Sat, Jul 06, 2013 - Page 14 News List

Beijing to cut off credit and rebalance economy

NO MORE CHEAP DEBT:Yesterday’s announcement was the latest sign that policymakers are determined to bring China’s debt-fueled expansion under control

Reuters, BEIJING

China said yesterday it would cut off credit to force consolidation in industries plagued by overcapacity as it seeks to end the economy’s dependence on extravagant investment funded by cheap debt.

In a statement by the State Council, Beijing laid out broad plans to ensure banks support the kind of economic rebalancing China’s new leadership wants to see as it looks to focus more on high-end manufacturing.

Chinese President Xi Jinping (席近平) and Premier Li Keqiang (李克強) have flagged for some time that the rapid growth of the past three decades needs to shift down a gear, while analysts said the announcement was a signal that they intend to press on with reforms, despite evidence of a sharper-than-expected slowdown.

“The guideline shows China’s policymakers will focus more on economic restructuring to stabilize the economy, rather than providing more liquidity to support economic growth,” said Li Huiyong (李慧勇), an economist at Shenyin Wanguo Securities (申銀萬國證券) in Shanghai.

The slowdown in the world’s second-largest economy has started to put pressure on some firms.

Yesterday, China Rongsheng Heavy Industries Group (中國熔盛重工), China’s largest private shipbuilder, appealed for financial help from the government and its major shareholders, after cutting its workforce and delaying payments to suppliers.

Analysts said the company could be the biggest casualty of a local shipbuilding industry suffering from overcapacity and shrinking orders amid a global shipping downturn. New ship orders for Chinese builders fell by about a half last year.
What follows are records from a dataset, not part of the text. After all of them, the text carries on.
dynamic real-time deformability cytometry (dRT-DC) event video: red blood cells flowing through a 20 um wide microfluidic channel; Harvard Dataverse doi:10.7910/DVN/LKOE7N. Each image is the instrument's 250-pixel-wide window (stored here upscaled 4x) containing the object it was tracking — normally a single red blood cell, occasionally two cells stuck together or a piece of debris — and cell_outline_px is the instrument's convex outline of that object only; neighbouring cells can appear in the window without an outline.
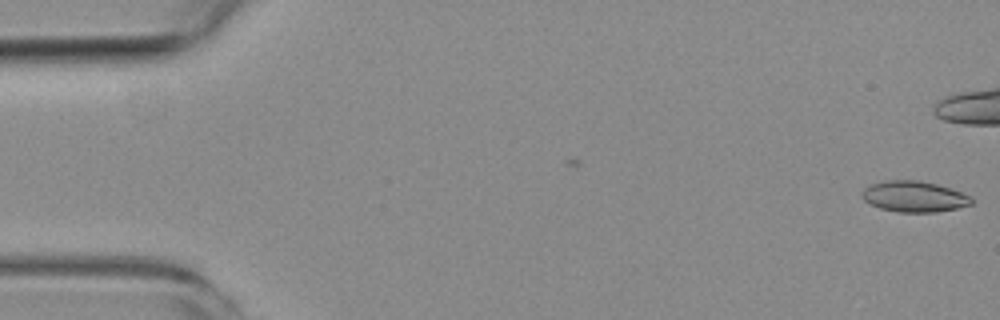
{"species": "common noctule bat (a hibernating species)", "species_latin": "Nyctalus noctula", "temperature_condition": "room temperature", "stored_images_in_passage": 2, "camera_frame_rate_fps": 3000, "um_per_image_px": 0.085, "animal": {"sex": "female", "body_mass_g": 19.3, "forearm_length_mm": 54.1}, "frame": {"image": 1, "passage_image": 2, "time_ms": 1.0, "image_size_px": [1000, 320], "cell_outline_px": [[972, 204], [956, 208], [936, 212], [896, 212], [880, 208], [864, 200], [860, 192], [864, 188], [872, 184], [884, 180], [920, 180], [936, 184], [972, 196]], "centroid_in_image_um": [77.68, 16.7], "position_along_channel_um": 7.3, "area_um2": 19.65}}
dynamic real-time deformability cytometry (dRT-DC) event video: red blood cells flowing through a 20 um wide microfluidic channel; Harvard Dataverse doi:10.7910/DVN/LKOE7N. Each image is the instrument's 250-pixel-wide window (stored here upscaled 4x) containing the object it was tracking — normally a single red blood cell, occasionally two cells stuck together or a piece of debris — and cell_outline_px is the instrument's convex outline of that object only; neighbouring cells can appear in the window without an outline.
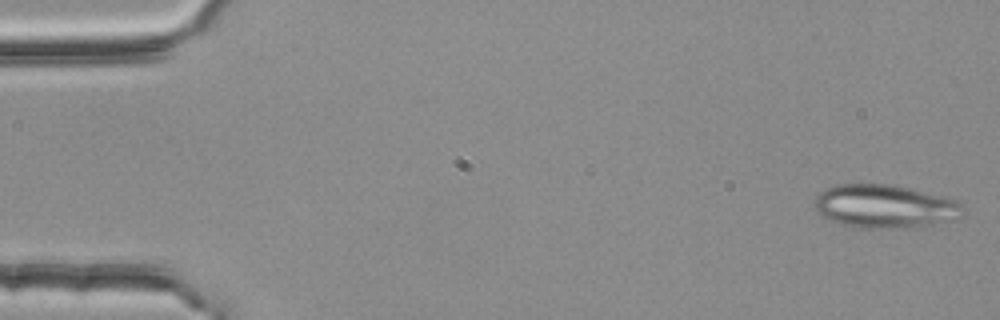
{"species": "common noctule bat (a hibernating species)", "species_latin": "Nyctalus noctula", "temperature_condition": "room temperature", "stored_images_in_passage": 53, "segment_of_instrument_passage": [1, 2], "camera_frame_rate_fps": 3000, "um_per_image_px": 0.085, "animal": {"sex": "female", "body_mass_g": 25.1}, "frame": {"image": 1, "passage_image": 1, "time_ms": 0.0, "image_size_px": [1000, 320], "cell_outline_px": [[960, 208], [944, 220], [924, 224], [900, 228], [864, 228], [840, 224], [824, 216], [812, 204], [816, 196], [820, 192], [836, 184], [892, 184], [956, 200], [960, 204]], "centroid_in_image_um": [75.01, 17.51], "position_along_channel_um": 10.0, "area_um2": 35.95}}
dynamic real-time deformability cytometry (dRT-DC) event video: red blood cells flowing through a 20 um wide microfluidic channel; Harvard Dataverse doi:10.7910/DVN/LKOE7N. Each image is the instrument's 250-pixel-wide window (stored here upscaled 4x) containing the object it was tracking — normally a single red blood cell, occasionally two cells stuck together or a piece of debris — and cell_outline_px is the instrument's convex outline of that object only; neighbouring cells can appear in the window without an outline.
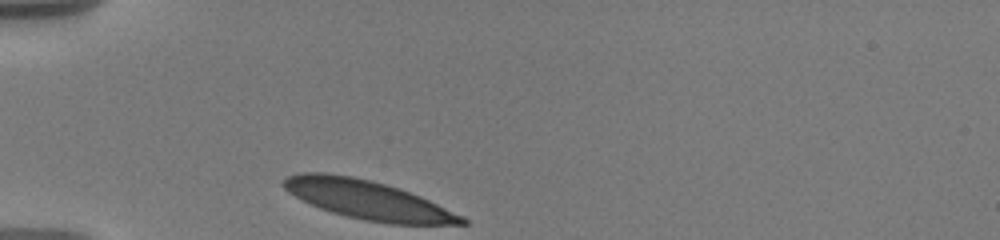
{"species": "human", "species_latin": "Homo sapiens", "temperature_condition": "warm", "stored_images_in_passage": 30, "camera_frame_rate_fps": 3000, "um_per_image_px": 0.085, "donor": {"sex": "male"}, "frame": {"image": 1, "passage_image": 1, "time_ms": 0.0, "image_size_px": [1000, 240], "cell_outline_px": [[468, 224], [388, 224], [364, 220], [332, 212], [320, 208], [288, 192], [280, 184], [288, 176], [300, 172], [324, 172], [352, 176], [372, 180], [400, 188], [420, 196], [464, 216], [468, 220]], "centroid_in_image_um": [31.28, 16.98], "position_along_channel_um": 53.7, "area_um2": 40.23}}
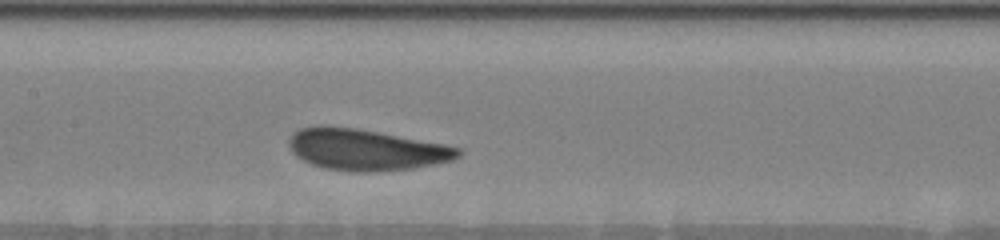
{"frame": {"image": 2, "passage_image": 10, "time_ms": 4.0, "image_size_px": [1000, 240], "cell_outline_px": [[464, 148], [460, 156], [452, 160], [412, 168], [376, 172], [348, 172], [324, 168], [312, 164], [296, 156], [292, 152], [288, 144], [288, 140], [292, 132], [300, 128], [320, 124], [324, 124], [356, 128], [444, 144]], "centroid_in_image_um": [31.07, 12.71], "position_along_channel_um": 176.3, "area_um2": 41.1}}
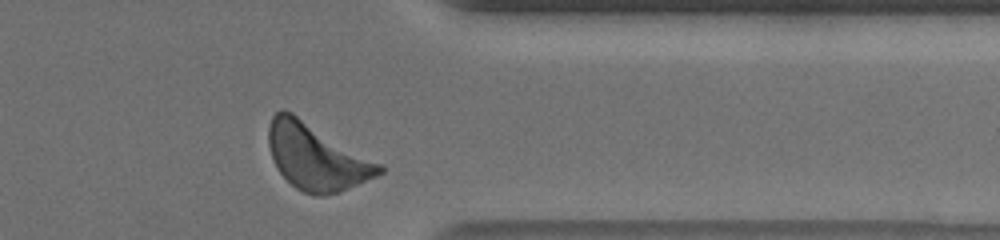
{"frame": {"image": 3, "passage_image": 28, "time_ms": 10.0, "image_size_px": [1000, 240], "cell_outline_px": [[384, 172], [376, 176], [336, 192], [324, 196], [316, 196], [304, 192], [296, 188], [280, 172], [272, 156], [268, 144], [268, 128], [272, 116], [280, 108], [284, 108], [292, 112], [384, 164]], "centroid_in_image_um": [26.91, 13.3], "position_along_channel_um": 384.5, "area_um2": 42.6}, "authors_computed_cell_mechanics": {"area_um2": 40.0843, "velocity_mm_per_s": 3.5418, "shape_relaxation_time_tau1_ms": 2.5485, "shape_relaxation_time_tau2_ms": 2.5256, "deformation_change_tau1": 0.1265, "deformation_change_tau2": 0.1065}}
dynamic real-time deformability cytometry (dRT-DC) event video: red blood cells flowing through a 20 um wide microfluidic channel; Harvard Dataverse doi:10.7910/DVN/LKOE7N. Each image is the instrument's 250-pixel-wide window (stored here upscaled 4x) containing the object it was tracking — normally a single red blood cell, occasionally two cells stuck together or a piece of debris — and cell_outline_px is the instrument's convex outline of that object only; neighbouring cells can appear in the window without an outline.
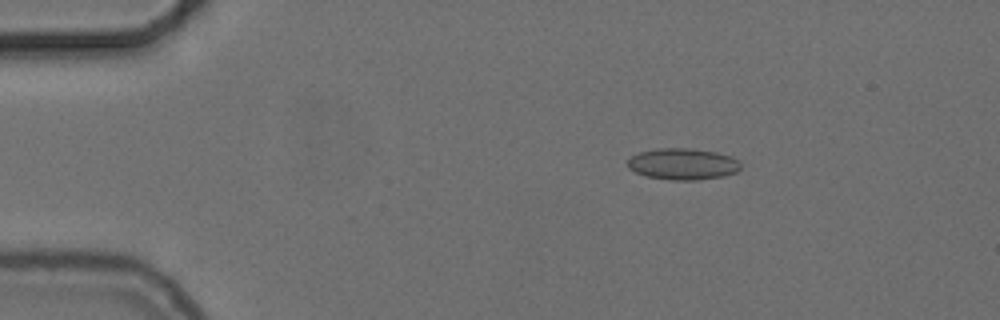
{"species": "common noctule bat (a hibernating species)", "species_latin": "Nyctalus noctula", "temperature_condition": "cold", "stored_images_in_passage": 49, "camera_frame_rate_fps": 3000, "um_per_image_px": 0.085, "animal": {"sex": "female", "body_mass_g": 24.6, "forearm_length_mm": 56.2}, "frame": {"image": 1, "passage_image": 3, "time_ms": 0.667, "image_size_px": [1000, 320], "cell_outline_px": [[740, 168], [736, 172], [724, 176], [696, 180], [672, 180], [648, 176], [636, 172], [628, 168], [628, 160], [632, 156], [640, 152], [656, 148], [688, 148], [716, 152], [728, 156], [736, 160], [740, 164]], "centroid_in_image_um": [58.02, 13.94], "position_along_channel_um": 27.0, "area_um2": 20.46}}
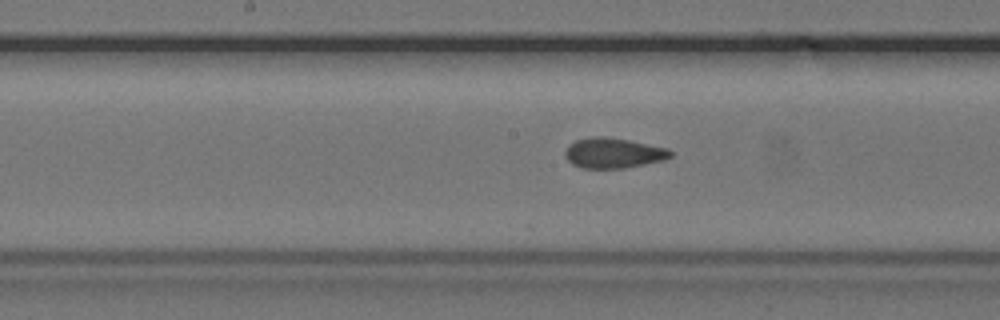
{"frame": {"image": 2, "passage_image": 22, "time_ms": 7.0, "image_size_px": [1000, 320], "cell_outline_px": [[672, 156], [664, 160], [624, 168], [580, 168], [572, 164], [564, 156], [564, 152], [568, 144], [576, 140], [592, 136], [604, 136], [628, 140], [668, 148], [672, 152]], "centroid_in_image_um": [52.1, 13.0], "position_along_channel_um": 196.1, "area_um2": 18.67}}
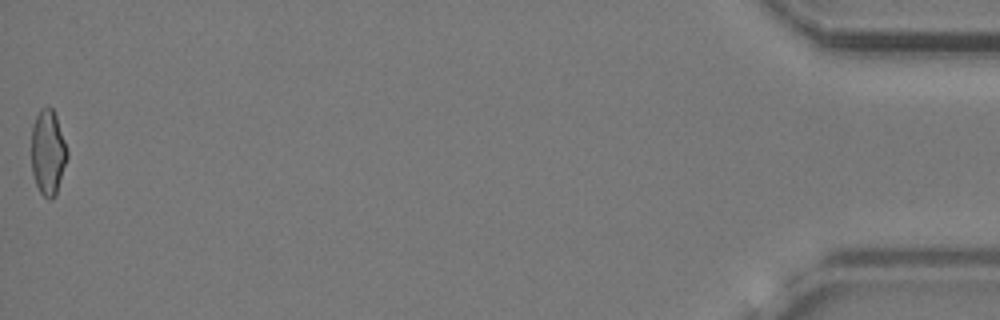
{"frame": {"image": 3, "passage_image": 49, "time_ms": 16.0, "image_size_px": [1000, 320], "cell_outline_px": [[68, 156], [56, 196], [52, 200], [48, 200], [40, 192], [36, 184], [32, 172], [32, 124], [40, 108], [52, 108], [56, 116], [68, 152]], "centroid_in_image_um": [4.08, 12.99], "position_along_channel_um": 431.1, "area_um2": 17.74}, "authors_computed_cell_mechanics": {"area_um2": 18.5538, "velocity_mm_per_s": 3.7163, "shape_relaxation_time_tau1_ms": null, "shape_relaxation_time_tau2_ms": 2.1639, "deformation_change_tau1": null, "deformation_change_tau2": 0.0579}}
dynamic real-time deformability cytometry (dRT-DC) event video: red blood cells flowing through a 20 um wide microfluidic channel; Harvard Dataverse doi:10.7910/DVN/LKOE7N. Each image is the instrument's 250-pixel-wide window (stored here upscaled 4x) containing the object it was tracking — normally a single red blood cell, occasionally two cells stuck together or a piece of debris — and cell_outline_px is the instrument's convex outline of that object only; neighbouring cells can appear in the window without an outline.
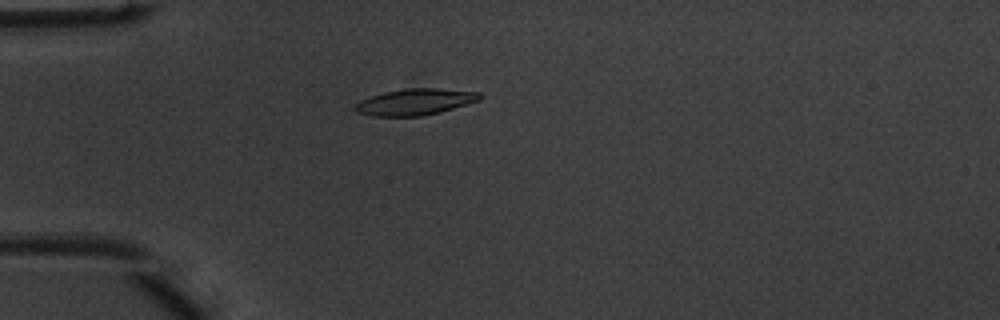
{"species": "common noctule bat (a hibernating species)", "species_latin": "Nyctalus noctula", "temperature_condition": "warm", "stored_images_in_passage": 51, "camera_frame_rate_fps": 3000, "um_per_image_px": 0.085, "animal": {"sex": "male", "body_mass_g": 20.1, "forearm_length_mm": 53.5}, "frame": {"image": 1, "passage_image": 15, "time_ms": 4.667, "image_size_px": [1000, 320], "cell_outline_px": [[484, 96], [480, 100], [440, 112], [424, 116], [372, 116], [356, 112], [352, 108], [360, 100], [384, 92], [408, 88], [440, 88], [480, 92]], "centroid_in_image_um": [35.3, 8.66], "position_along_channel_um": 49.7, "area_um2": 19.25}}
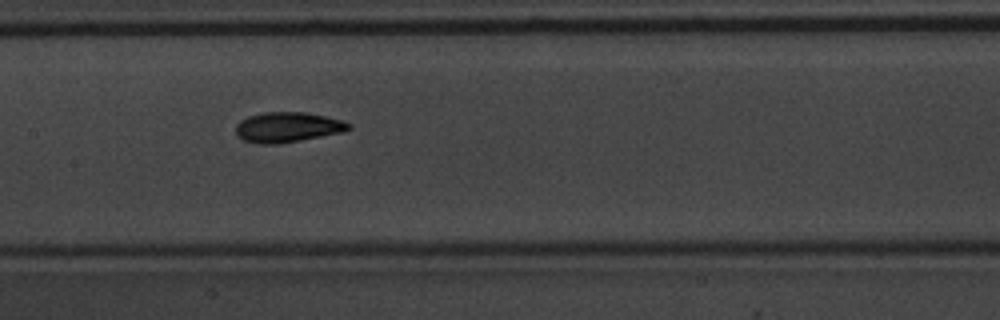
{"frame": {"image": 2, "passage_image": 26, "time_ms": 8.333, "image_size_px": [1000, 320], "cell_outline_px": [[352, 128], [344, 132], [280, 144], [256, 144], [244, 140], [236, 136], [236, 124], [240, 120], [248, 116], [264, 112], [304, 112], [324, 116], [340, 120], [352, 124]], "centroid_in_image_um": [24.43, 10.82], "position_along_channel_um": 183.0, "area_um2": 20.0}}
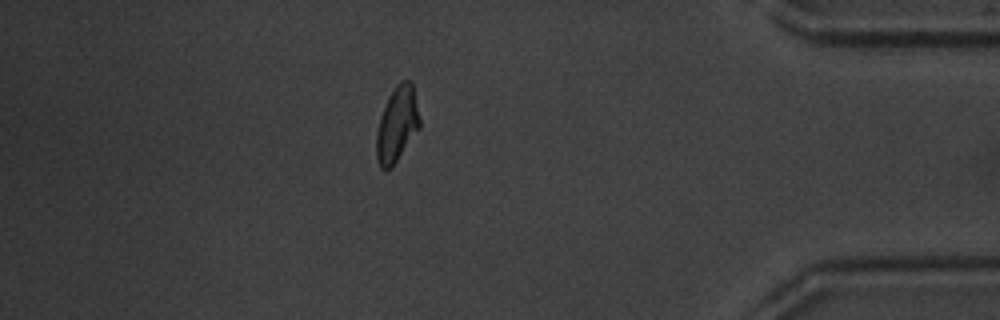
{"frame": {"image": 3, "passage_image": 45, "time_ms": 14.667, "image_size_px": [1000, 320], "cell_outline_px": [[420, 128], [392, 168], [380, 168], [376, 160], [376, 132], [380, 116], [388, 96], [396, 84], [400, 80], [408, 80], [412, 84], [420, 120]], "centroid_in_image_um": [33.73, 10.59], "position_along_channel_um": 401.5, "area_um2": 19.07}, "authors_computed_cell_mechanics": {"area_um2": 18.7272, "velocity_mm_per_s": 4.0185, "shape_relaxation_time_tau1_ms": 2.5551, "shape_relaxation_time_tau2_ms": 2.0128, "deformation_change_tau1": 0.1483, "deformation_change_tau2": 0.066}}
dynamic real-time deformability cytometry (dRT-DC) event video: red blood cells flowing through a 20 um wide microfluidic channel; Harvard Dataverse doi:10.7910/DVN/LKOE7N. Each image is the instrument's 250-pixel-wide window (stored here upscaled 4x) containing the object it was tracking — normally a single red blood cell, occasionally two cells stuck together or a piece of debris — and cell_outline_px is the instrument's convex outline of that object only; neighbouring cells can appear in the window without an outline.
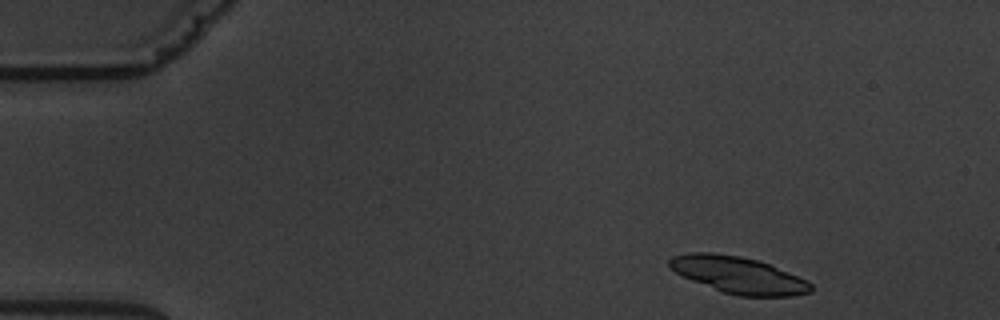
{"species": "common noctule bat (a hibernating species)", "species_latin": "Nyctalus noctula", "temperature_condition": "warm", "stored_images_in_passage": 5, "segment_of_instrument_passage": [2, 2], "camera_frame_rate_fps": 3000, "um_per_image_px": 0.085, "animal": {"sex": "male", "body_mass_g": 19.5, "forearm_length_mm": 54.6}, "frame": {"image": 1, "passage_image": 5, "time_ms": 5.667, "image_size_px": [1000, 320], "cell_outline_px": [[812, 292], [792, 296], [736, 296], [724, 292], [692, 280], [668, 268], [668, 260], [672, 256], [688, 252], [712, 252], [740, 256], [756, 260], [768, 264], [808, 280], [812, 284]], "centroid_in_image_um": [62.76, 23.37], "position_along_channel_um": 22.2, "area_um2": 30.17}}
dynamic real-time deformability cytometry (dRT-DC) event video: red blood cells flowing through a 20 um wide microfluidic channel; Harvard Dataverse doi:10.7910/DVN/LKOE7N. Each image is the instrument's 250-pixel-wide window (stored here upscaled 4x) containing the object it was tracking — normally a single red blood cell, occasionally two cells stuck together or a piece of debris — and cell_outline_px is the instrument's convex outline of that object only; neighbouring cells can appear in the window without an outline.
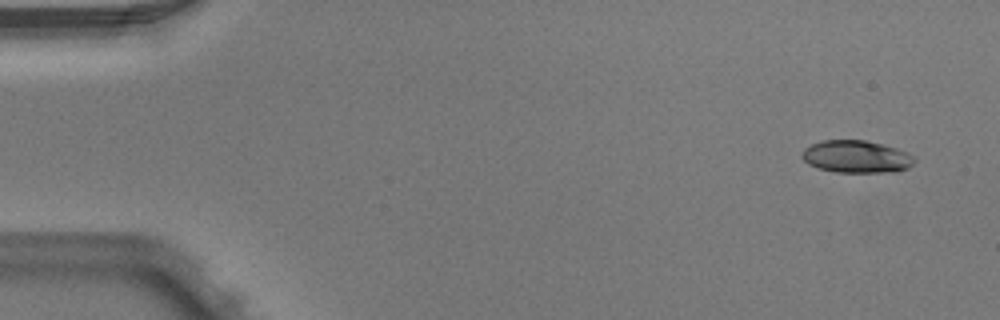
{"species": "Egyptian fruit bat (a non-hibernating species)", "species_latin": "Rousettus aegyptiacus", "temperature_condition": "warm", "stored_images_in_passage": 4, "camera_frame_rate_fps": 3000, "um_per_image_px": 0.085, "animal": {"sex": "male"}, "frame": {"image": 1, "passage_image": 1, "time_ms": 0.0, "image_size_px": [1000, 320], "cell_outline_px": [[916, 160], [908, 168], [896, 172], [836, 172], [816, 168], [808, 164], [800, 156], [804, 148], [812, 144], [824, 140], [864, 140], [896, 148], [908, 152]], "centroid_in_image_um": [72.77, 13.32], "position_along_channel_um": 12.2, "area_um2": 21.27}}
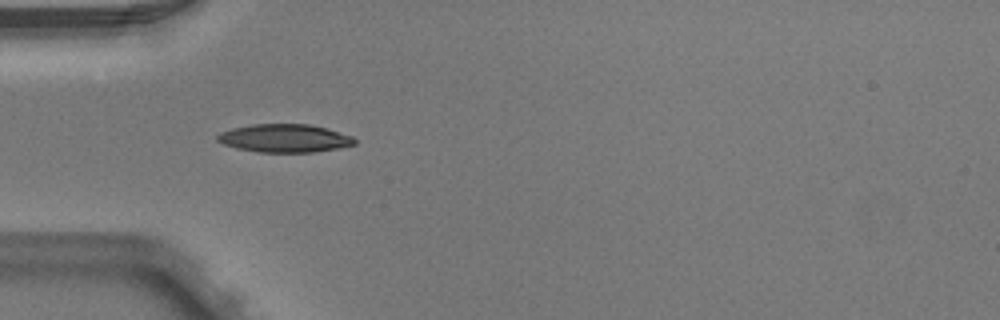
{"frame": {"image": 2, "passage_image": 4, "time_ms": 1.0, "image_size_px": [1000, 320], "cell_outline_px": [[356, 144], [316, 152], [260, 152], [236, 148], [224, 144], [216, 140], [216, 136], [220, 132], [232, 128], [252, 124], [308, 124], [324, 128], [352, 136], [356, 140]], "centroid_in_image_um": [24.15, 11.75], "position_along_channel_um": 60.8, "area_um2": 22.37}}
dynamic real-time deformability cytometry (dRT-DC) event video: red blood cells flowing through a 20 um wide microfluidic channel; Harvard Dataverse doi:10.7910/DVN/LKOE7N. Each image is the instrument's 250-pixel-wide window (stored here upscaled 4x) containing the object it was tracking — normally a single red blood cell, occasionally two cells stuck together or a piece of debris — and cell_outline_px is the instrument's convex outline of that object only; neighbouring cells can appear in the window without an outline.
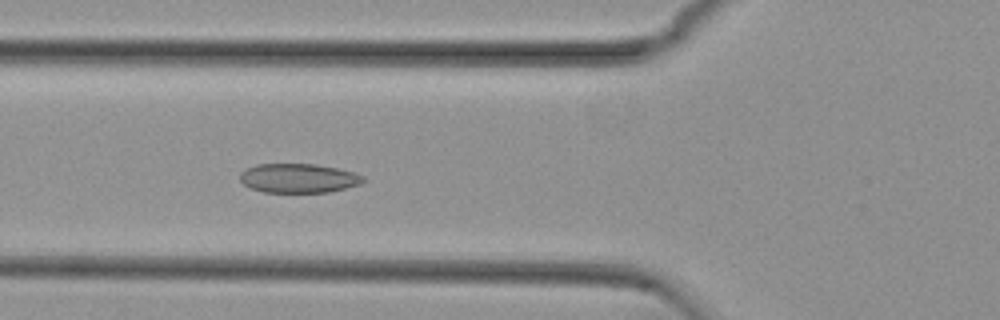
{"species": "common noctule bat (a hibernating species)", "species_latin": "Nyctalus noctula", "temperature_condition": "cold", "stored_images_in_passage": 43, "camera_frame_rate_fps": 3000, "um_per_image_px": 0.085, "animal": {"sex": "female", "body_mass_g": 29.2, "forearm_length_mm": 56.3}, "frame": {"image": 1, "passage_image": 7, "time_ms": 2.0, "image_size_px": [1000, 320], "cell_outline_px": [[364, 180], [360, 184], [328, 192], [264, 192], [252, 188], [244, 184], [240, 180], [240, 172], [256, 164], [316, 164], [356, 172], [364, 176]], "centroid_in_image_um": [25.38, 15.14], "position_along_channel_um": 100.4, "area_um2": 20.87}}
The State Council said it would ensure credit kept flowing to businesses that it thought had competitive products, but it would work with banks to oversee a gradual winding down of other businesses.

“The government will adopt differentiated policies based on the varied situations in the industries plagued by overcapacity,” it said.

Yesterday’s announcement was the latest sign that China’s policymakers are determined to bring debt-fueled expansion under control, after the central bank allowed a cash crunch last month that sent short-term lending rates to record highs.

Ma Tao, an analyst with CEBM Group, an institutional investment research firm in Shanghai, said sectors such as construction materials, steel and aluminum are suffering from overcapacity, as well as high debt and financing costs.

“The recent credit crunch also served as a catalyst for their cash flow problems to emerge as liquidity has not been eased,” Ma said.

The State Council also said that, in future, so-called wealth management products issued by banks would have to be linked to specific projects, rather than being mixed together with other pools of credit.

Such a move would prevent some of the riskier lending practices in the shadow banking market that the central bank has been trying to address.